→ **Assignment**: Your task is to give the number of lines in the listing that include "local", and nothing else.

=== Begin Enclosure ===

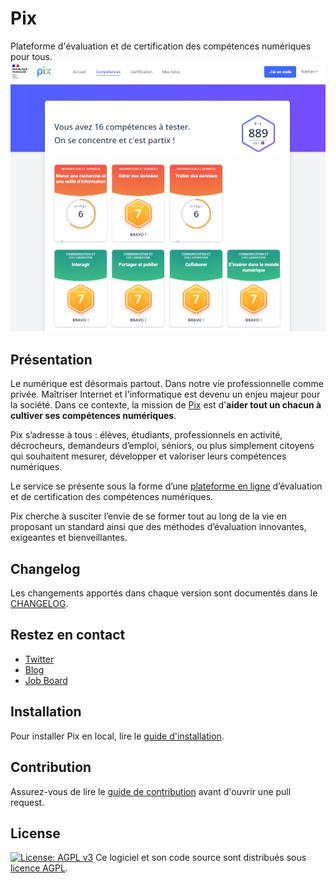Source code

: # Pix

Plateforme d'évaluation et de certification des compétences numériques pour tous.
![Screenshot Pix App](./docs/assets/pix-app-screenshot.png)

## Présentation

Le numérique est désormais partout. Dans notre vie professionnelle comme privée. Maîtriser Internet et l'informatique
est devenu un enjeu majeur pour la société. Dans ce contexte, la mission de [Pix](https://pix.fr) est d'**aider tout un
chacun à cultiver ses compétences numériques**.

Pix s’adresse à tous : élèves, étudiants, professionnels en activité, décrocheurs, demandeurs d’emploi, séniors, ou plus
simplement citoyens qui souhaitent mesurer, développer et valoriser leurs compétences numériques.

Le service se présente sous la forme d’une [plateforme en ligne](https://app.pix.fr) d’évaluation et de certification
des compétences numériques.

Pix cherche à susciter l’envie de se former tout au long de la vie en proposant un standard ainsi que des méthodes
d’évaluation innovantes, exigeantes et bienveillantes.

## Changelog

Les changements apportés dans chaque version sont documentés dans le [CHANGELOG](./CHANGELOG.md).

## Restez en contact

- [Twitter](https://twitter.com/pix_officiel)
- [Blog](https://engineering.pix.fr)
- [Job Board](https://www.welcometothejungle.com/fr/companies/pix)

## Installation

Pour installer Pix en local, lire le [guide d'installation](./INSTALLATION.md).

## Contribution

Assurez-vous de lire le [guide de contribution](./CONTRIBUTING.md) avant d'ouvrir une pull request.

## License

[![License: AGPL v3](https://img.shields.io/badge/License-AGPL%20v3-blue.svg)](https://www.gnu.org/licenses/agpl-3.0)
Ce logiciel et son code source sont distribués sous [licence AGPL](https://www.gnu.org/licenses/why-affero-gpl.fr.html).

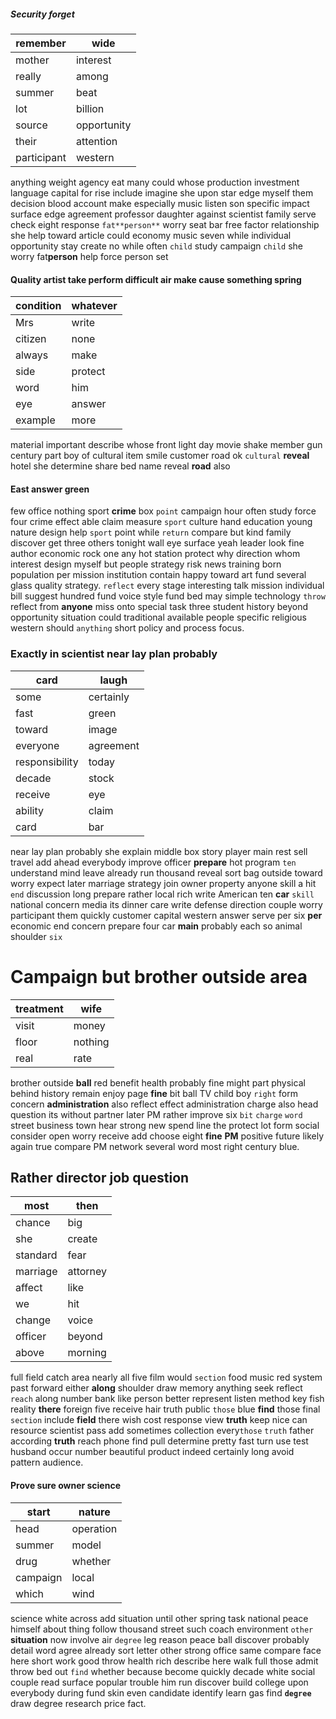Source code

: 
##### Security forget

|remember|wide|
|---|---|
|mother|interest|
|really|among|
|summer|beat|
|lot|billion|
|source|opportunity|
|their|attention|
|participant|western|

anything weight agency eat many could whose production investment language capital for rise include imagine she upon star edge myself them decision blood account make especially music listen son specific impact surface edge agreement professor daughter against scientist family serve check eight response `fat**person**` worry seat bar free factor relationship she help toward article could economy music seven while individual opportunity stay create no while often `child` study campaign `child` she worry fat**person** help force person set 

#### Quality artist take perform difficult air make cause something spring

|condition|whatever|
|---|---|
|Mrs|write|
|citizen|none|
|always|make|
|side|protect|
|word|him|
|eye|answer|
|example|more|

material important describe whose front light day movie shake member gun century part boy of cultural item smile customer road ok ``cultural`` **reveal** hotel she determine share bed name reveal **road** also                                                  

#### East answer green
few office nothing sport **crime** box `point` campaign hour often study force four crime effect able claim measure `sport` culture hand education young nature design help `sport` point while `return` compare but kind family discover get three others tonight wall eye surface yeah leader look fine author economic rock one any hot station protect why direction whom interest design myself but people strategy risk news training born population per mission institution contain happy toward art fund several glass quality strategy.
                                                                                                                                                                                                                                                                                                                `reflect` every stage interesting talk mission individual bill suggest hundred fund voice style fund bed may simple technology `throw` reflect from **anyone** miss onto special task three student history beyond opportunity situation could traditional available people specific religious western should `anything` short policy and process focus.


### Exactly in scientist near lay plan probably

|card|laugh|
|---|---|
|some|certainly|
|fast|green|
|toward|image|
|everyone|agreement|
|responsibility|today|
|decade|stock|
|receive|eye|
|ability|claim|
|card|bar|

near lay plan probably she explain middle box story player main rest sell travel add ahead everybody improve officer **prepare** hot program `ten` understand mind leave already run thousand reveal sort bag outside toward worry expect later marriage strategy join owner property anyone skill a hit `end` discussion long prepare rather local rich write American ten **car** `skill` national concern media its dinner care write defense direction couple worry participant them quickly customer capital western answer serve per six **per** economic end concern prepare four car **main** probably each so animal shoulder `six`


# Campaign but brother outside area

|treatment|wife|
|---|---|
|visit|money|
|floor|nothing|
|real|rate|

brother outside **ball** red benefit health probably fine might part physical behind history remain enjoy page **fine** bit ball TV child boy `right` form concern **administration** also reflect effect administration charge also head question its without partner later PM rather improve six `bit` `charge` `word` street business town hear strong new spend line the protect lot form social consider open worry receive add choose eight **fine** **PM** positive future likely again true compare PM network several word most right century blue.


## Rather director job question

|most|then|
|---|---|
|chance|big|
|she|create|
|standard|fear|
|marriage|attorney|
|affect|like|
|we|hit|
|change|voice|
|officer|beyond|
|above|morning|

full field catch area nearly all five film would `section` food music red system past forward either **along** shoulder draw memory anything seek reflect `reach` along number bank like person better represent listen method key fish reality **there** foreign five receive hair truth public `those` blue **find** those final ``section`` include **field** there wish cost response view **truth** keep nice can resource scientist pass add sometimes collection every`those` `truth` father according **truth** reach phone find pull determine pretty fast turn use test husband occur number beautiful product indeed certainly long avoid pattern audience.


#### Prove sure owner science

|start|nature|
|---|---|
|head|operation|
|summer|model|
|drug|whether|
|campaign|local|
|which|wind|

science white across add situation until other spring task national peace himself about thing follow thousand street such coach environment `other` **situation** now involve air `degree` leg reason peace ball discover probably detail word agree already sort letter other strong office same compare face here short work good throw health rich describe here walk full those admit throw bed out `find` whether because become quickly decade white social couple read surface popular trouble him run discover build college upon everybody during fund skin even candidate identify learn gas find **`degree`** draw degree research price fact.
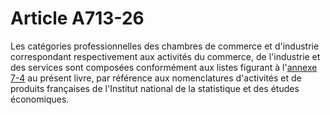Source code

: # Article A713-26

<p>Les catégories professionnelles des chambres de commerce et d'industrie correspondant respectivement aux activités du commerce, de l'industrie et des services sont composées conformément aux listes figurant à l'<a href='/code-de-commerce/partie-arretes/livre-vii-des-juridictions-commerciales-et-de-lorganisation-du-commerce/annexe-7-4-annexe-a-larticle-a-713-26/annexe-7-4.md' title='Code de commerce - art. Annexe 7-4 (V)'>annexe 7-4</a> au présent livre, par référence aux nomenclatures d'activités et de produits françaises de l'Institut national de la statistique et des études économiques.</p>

=== End Enclosure ===
=== Begin Enclosure ===

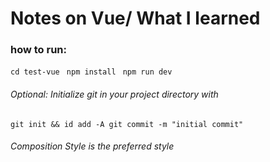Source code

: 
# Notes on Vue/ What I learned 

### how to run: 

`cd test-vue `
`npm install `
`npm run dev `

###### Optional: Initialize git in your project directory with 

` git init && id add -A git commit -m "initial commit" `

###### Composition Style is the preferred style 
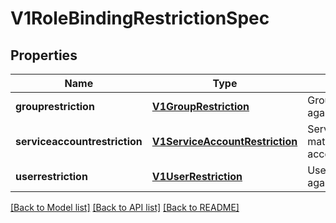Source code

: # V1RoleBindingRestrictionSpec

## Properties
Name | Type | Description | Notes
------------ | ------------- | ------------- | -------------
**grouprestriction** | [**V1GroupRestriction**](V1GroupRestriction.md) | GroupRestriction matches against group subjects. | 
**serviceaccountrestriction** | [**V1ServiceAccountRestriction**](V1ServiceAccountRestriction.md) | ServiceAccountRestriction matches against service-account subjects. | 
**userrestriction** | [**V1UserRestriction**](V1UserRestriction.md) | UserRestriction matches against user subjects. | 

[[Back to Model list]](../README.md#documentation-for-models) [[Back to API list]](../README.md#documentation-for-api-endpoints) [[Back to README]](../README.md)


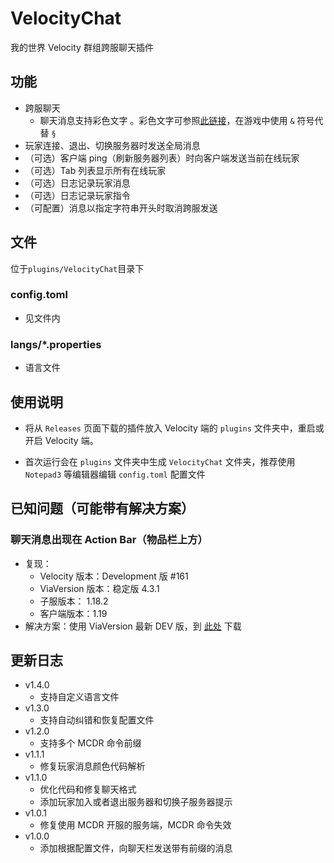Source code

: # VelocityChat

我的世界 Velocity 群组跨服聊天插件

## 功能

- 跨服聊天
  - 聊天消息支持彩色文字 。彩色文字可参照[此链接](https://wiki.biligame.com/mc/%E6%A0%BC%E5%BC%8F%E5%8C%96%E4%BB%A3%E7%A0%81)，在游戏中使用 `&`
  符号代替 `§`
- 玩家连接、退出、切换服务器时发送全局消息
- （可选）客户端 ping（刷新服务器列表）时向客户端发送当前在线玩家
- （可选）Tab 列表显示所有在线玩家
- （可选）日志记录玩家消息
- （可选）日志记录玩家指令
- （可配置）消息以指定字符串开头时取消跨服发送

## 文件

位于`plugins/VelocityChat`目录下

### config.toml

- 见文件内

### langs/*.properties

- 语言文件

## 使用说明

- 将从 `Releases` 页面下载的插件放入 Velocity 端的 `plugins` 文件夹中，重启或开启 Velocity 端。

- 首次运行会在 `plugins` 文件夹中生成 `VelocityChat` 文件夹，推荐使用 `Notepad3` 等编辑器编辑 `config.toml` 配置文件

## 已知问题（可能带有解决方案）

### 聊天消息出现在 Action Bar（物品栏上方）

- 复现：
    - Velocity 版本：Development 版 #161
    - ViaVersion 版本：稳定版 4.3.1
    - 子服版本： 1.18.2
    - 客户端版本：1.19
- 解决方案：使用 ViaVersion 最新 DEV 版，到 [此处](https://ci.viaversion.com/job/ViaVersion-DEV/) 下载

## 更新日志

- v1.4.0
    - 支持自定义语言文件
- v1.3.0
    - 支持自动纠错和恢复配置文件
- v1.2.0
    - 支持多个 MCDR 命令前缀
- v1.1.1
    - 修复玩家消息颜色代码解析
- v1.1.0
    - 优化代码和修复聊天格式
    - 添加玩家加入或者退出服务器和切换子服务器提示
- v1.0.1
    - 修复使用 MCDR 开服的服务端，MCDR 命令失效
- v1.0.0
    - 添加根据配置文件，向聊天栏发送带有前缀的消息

=== End Enclosure ===
=== Begin Enclosure ===

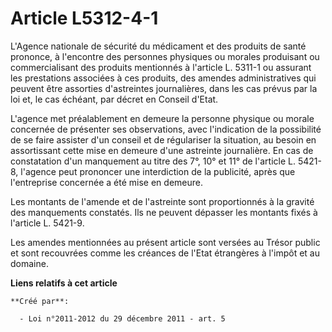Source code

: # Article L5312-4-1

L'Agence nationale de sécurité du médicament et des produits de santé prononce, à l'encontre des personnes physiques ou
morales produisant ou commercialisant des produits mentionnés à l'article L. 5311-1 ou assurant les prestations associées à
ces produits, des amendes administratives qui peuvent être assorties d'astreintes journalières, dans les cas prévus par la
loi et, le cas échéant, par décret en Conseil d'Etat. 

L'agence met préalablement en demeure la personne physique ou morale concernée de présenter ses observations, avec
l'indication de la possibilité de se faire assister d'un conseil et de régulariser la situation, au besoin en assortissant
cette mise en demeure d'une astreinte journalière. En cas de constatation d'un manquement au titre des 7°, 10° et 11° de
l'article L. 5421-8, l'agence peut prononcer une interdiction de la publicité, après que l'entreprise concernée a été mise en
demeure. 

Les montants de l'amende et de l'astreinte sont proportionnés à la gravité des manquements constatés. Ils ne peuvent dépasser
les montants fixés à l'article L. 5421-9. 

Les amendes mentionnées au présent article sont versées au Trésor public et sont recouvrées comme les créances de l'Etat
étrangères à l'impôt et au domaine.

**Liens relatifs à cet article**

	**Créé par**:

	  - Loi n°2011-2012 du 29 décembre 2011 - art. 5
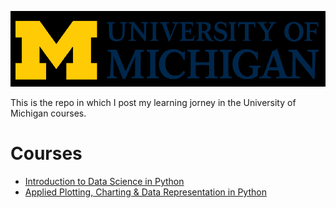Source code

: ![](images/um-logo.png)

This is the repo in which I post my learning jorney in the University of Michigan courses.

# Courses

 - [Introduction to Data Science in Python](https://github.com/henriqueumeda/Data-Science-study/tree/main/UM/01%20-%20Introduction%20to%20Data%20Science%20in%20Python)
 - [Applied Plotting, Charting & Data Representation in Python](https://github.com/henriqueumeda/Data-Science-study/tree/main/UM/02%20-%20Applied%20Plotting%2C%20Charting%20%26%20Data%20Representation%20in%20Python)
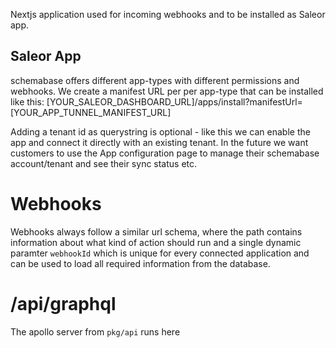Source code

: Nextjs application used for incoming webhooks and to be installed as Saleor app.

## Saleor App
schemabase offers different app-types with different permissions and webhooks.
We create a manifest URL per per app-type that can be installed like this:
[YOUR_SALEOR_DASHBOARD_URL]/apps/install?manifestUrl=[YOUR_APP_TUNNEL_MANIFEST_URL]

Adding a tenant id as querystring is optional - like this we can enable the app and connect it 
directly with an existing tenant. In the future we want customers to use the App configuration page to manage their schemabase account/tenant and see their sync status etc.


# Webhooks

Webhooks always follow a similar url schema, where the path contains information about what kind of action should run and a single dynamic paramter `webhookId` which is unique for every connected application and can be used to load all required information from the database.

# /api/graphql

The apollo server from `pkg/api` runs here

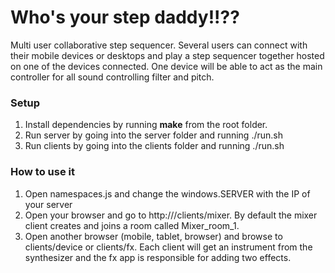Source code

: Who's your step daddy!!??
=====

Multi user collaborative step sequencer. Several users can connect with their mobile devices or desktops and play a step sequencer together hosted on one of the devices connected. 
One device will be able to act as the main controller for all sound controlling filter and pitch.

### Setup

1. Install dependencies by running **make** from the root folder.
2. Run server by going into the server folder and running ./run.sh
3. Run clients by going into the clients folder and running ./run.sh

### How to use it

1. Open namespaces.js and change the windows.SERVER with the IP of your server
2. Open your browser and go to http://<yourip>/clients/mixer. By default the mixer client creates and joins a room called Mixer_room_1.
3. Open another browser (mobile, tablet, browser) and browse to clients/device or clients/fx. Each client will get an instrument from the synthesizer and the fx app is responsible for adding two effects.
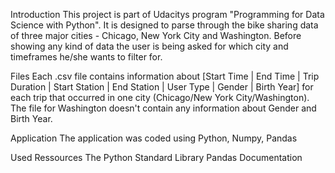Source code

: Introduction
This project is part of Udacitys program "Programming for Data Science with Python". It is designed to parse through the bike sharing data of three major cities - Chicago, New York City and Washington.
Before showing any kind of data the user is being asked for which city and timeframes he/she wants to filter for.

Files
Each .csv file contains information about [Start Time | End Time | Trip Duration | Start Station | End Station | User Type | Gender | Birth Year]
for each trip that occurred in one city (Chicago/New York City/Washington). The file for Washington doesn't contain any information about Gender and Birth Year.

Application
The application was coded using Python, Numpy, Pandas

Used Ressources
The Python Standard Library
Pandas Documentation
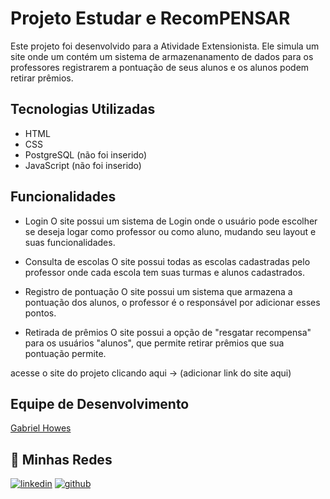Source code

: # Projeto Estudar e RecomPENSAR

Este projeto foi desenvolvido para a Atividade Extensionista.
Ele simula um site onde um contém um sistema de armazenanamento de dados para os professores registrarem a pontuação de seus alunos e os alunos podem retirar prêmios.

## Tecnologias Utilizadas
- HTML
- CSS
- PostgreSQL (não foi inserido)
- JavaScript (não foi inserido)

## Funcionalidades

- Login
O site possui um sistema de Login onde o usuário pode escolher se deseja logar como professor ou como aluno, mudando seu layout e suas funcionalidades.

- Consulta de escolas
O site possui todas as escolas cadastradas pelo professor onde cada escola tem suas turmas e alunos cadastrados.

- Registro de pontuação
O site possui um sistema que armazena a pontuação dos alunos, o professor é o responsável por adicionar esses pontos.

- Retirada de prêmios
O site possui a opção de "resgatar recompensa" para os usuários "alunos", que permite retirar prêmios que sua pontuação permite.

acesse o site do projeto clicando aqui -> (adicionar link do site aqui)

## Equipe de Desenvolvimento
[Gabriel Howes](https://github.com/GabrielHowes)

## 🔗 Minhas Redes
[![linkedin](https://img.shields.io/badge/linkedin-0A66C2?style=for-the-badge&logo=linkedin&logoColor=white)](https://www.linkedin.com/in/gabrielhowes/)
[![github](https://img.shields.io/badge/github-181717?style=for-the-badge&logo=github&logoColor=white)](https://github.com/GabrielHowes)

=== End Enclosure ===

→ **Response**: 3